Donald Trump Urges Republicans to Let US Default on Debt if Democrats Don’t Agree to Spending Cuts
Former U.S. President Donald Trump has urged Republican lawmakers to let the U.S. default on its debt obligations if the Democrats do not agree on “massive” spending cuts. Trump, who is also running for president in 2024, stressed that letting the U.S. default is “better than what we’re doing right now because we’re spending money like drunken sailors.”
Donald Trump’s Advice on U.S. Default
Former President and 2024 Republican presidential candidate Donald Trump has advised Republican lawmakers to let the United States default on its debt obligations if Democrats do not agree to spending cuts.
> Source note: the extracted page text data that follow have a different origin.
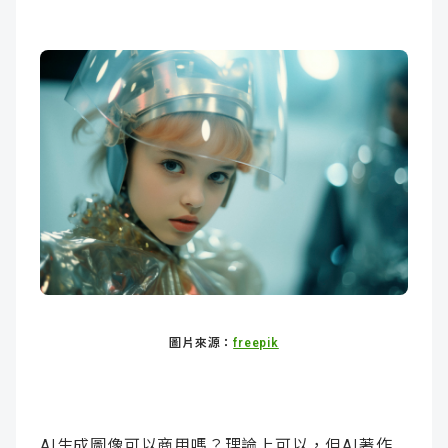
圖片來源：
freepik
AI生成圖像可以商用嗎？
理論上可以，但AI著作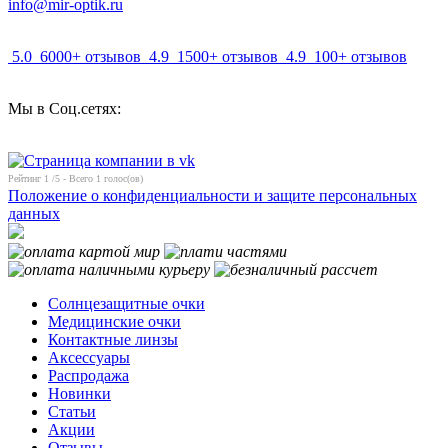
info@mir-optik.ru
5.0
6000+ отзывов
4.9
1500+ отзывов
4.9
100+ отзывов
Мы в Соц.сетях:
Рейтинг
1
/5 - Всего
1
голос(ов)
Положение о конфиденциальности и защите персональных
данных
Солнцезащитные очки
Медицинские очки
Контактные линзы
Аксессуары
Распродажа
Новинки
Статьи
Акции
Отзывы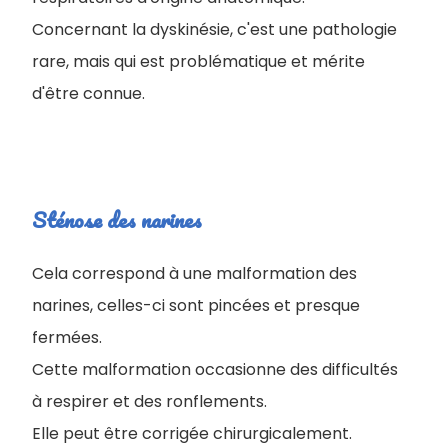
Concernant la dyskinésie, c'est une pathologie
rare, mais qui est problématique et mérite
d'être connue.
Sténose des narines
Cela correspond à une malformation des
narines, celles-ci sont pincées et presque
fermées.
Cette malformation occasionne des difficultés
à respirer et des ronflements.
Elle peut être corrigée chirurgicalement.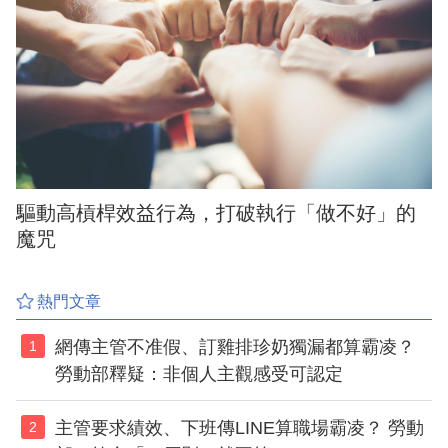
驅動高槓桿效益行為，打破執行「做不好」的
魔咒
熱門文章
網傳主管不准假、訂雞排珍奶獨漏都算霸凌？
1
勞動部釋疑：非個人主觀感受可認定
主管要求績效、下班傳LINE算職場霸凌？ 勞動
2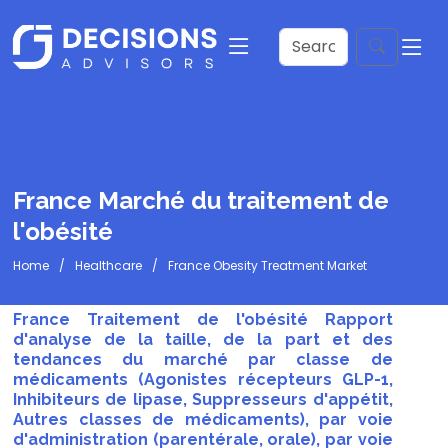
France Marché du traitement de
l'obésité
Home
Healthcare
France Obesity Treatment Market
France Traitement de l'obésité Rapport
d'analyse de la taille, de la part et des
tendances du marché par classe de
médicaments (Agonistes récepteurs GLP-1,
Inhibiteurs de lipase, Suppresseurs d'appétit,
Autres classes de médicaments), par voie
d'administration (parentérale, orale), par voie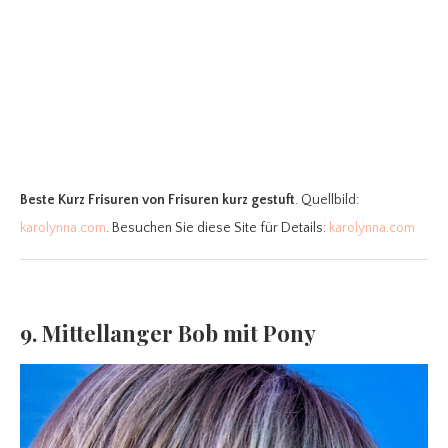
Beste Kurz Frisuren
von Frisuren kurz gestuft
. Quellbild:
karolynna.com
. Besuchen Sie diese Site für Details:
karolynna.com
9. Mittellanger Bob mit Pony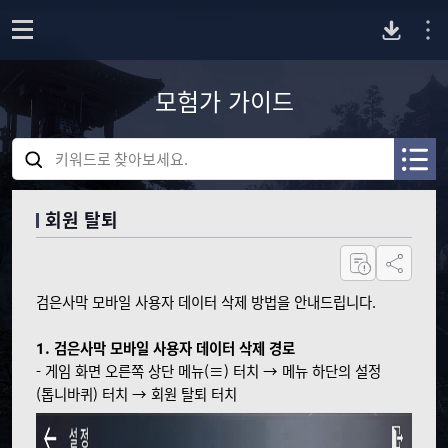
P
o
p
모험가 가이드
C
e
n
검
버
색
A
A
어
R
R
를
전
C
C
회원 탈퇴
입
H
H
력
I
I
다
하
공유하기
V
V
세
E
E
요
검은사막 모바일 사용자 데이터 삭제 방법을 안내드립니다.
운
_
_
S
S
1. 검은사막 모바일 사용자 데이터 삭제 경로
E
E
로
A
A
- 게임 화면 오른쪽 상단 메뉴(≡) 터치 → 메뉴 하단의 설정
R
R
(톱니바퀴) 터치 → 회원 탈퇴 터치
드
C
C
H
H
_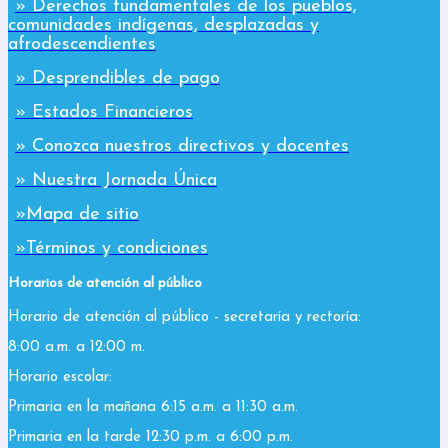
» Derechos fundamentales de los pueblos,
comunidades indígenas, desplazadas y
afrodescendientes
» Desprendibles de pago
» Estados Financieros
» Conozca nuestros directivos y docentes
» Nuestra Jornada Única
»Mapa de sitio
»Términos y condiciones
Horarios de atención al público
Horario de atención al público - secretaría y rectoría:
8:00 a.m. a 12:00 m.
Horario escolar:
Primaria en la mañana 6:15 a.m. a 11:30 a.m.
Primaria en la tarde 12:30 p.m. a 6:00 p.m.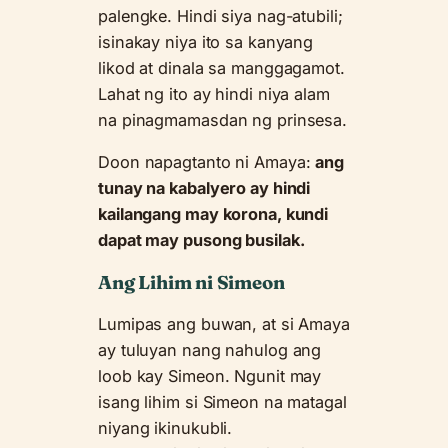
palengke. Hindi siya nag-atubili;
isinakay niya ito sa kanyang
likod at dinala sa manggagamot.
Lahat ng ito ay hindi niya alam
na pinagmamasdan ng prinsesa.
Doon napagtanto ni Amaya:
ang
tunay na kabalyero ay hindi
kailangang may korona, kundi
dapat may pusong busilak.
Ang Lihim ni Simeon
Lumipas ang buwan, at si Amaya
ay tuluyan nang nahulog ang
loob kay Simeon. Ngunit may
isang lihim si Simeon na matagal
niyang ikinukubli.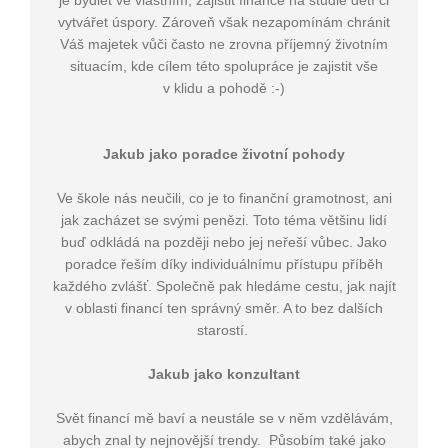
vytvářet úspory. Zároveň však nezapomínám chránit
Váš majetek vůči často ne zrovna příjemný životním
situacím, kde cílem této spolupráce je zajistit vše
v klidu a pohodě :-)
Jakub jako poradce životní pohody
Ve škole nás neučili, co je to finanční gramotnost, ani
jak zacházet se svými penězi. Toto téma většinu lidí
buď odkládá na později nebo jej neřeší vůbec. Jako
poradce řeším díky individuálnímu přístupu příběh
každého zvlášť. Společně pak hledáme cestu, jak najít
v oblasti financí ten správný směr. A to bez dalších
starostí.
Jakub jako konzultant
Svět financí mě baví a neustále se v něm vzdělávám,
abych znal ty nejnovější trendy. Působím také jako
Trump was asked during a televised CNN Town Hall on Wednesday for his advice to Republicans on the possibility of the U.S. defaulting on its debt obligations. He said:
I say to the Republicans out there — congressmen, senators — if they don’t give you massive cuts, you’re going to have to do a default.
The former U.S. president added: “I don’t believe they’re going to do a default because I think the Democrats will absolutely cave, because you don’t want to have that happen.”
Trump, who announced in November last year that he is running for president again in 2024, stressed:
But, it’s better than what we’re doing right now because we’re spending money like drunken sailors.
When pressed to clarify if he believes that “the U.S. should default if the White House does not agree to the spending cuts,” Trump promptly answered:
Well, you might as well do it now, because you’ll do it later. Because we have to save this country. Our country is dying. Our country is being destroyed by stupid people, by very stupid people.
Trump has issued multiple warnings regarding the U.S. economy and the U.S. dollar in recent months. He claimed last month that the USD is crashing and “will soon no longer be the world standard.” He also warned that “we are very close” to World War III.
U.S. Treasury Secretary Janet Yellen has informed lawmakers that the Treasury Department may not be able to pay all of the government’s bills as early as June 1 “if Congress does not raise or suspend the debt limit before that time.”